JAVA JIVE FLANK STEAK
1 cup dark roast coffee, fine grind
1/3 cup kosher salt
2 tablespoons turbinado sugar
2 tablespoons cinnamon
1 tablespoon black pepper
1 pound flank steak
2 red peppers, cut in half lengthwise and seed removed
1 red onion, sliced into rounds, and placed on a grilling skewer
1 teaspoon lime juice
1/4 teaspoon kosher salt
1/4 teaspoon black pepper
Combine all the rub ingredients thoroughly in a medium bowl. Lightly coat the flank steak with olive oil and dust each side with the java jive rub. Store any leftover rub in an airtight container.
Prepare barbeque (medium-high heat) or preheat broiler. Place the peppers and onions on the grill or under the broiler until the skin is charred and the onion is caramelized. Remove from heat and cover with foil.
While the peppers are resting, place the steak on the grill or in the broiler. Grill steak to desired doneness, about 4 minutes per side for medium-rare. Place the cooked steak on a plate and tent with foil. Let rest 10 minutes. Make thin slices against the grain when ready to serve.
Peel the skin off the peppers and onions and slice into strips Toss in a small bowl with lime juice, salt, and pepper.
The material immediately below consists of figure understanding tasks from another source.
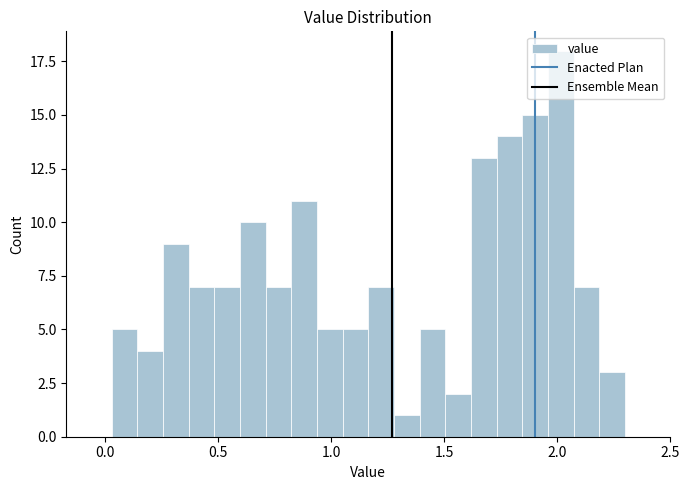

Around what value on the x-axis is the tallest bar? Give the approximate position of its centre, as read against the axis.

2.00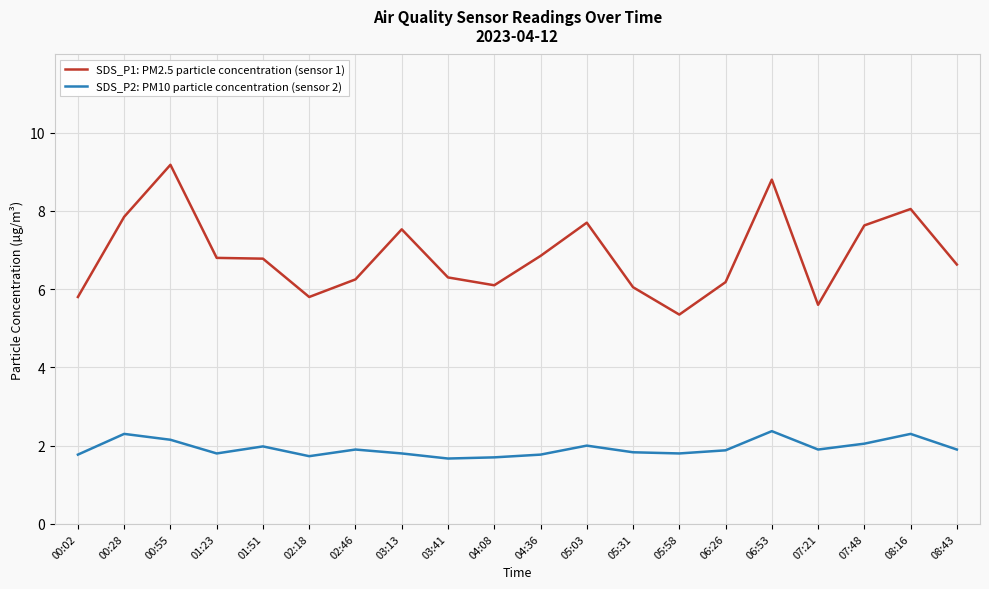

What is the highest value of the SDS_P2: PM10 particle concentration (sensor 2) series?

2.4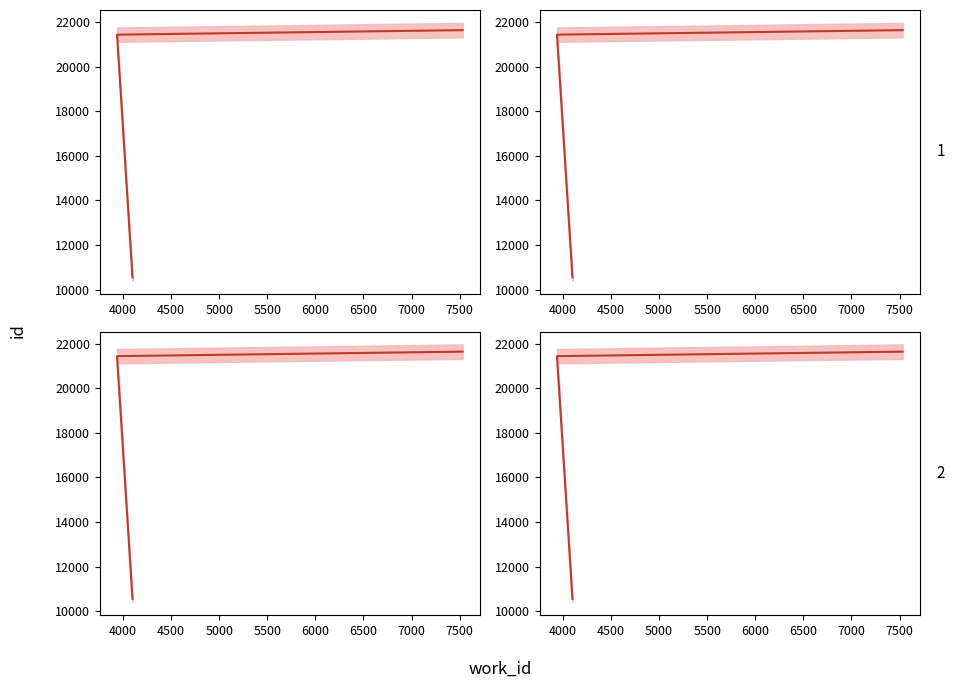

Where is the data nearest to the value 16097?

4000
5 dried Chile D’Arbol, rehydrated
1/3 cup water from hydrating dried chiles
1/3 cup apple cider vinegar
1 lime, juiced
1 can chipotle peppers in adobo a 7 ounce can minimum
3 garlic cloves smashed
1 tablespoon Mexican oregano whole
1/2 teaspoon of kosher salt
Start by pouring a cup of boiling water over the dried chiles and let them rehydrate for 30 minutes. Drain the rehydrated chiles reserving 1/3 cup of the soaking liquid. Place all the ingredients in a blender starting first with the liquids and finishing with the chiles and dry spices. Blend on high until all ingredients become together and become a velvety sauce. Pour into an airtight container or bottle and refrigerate.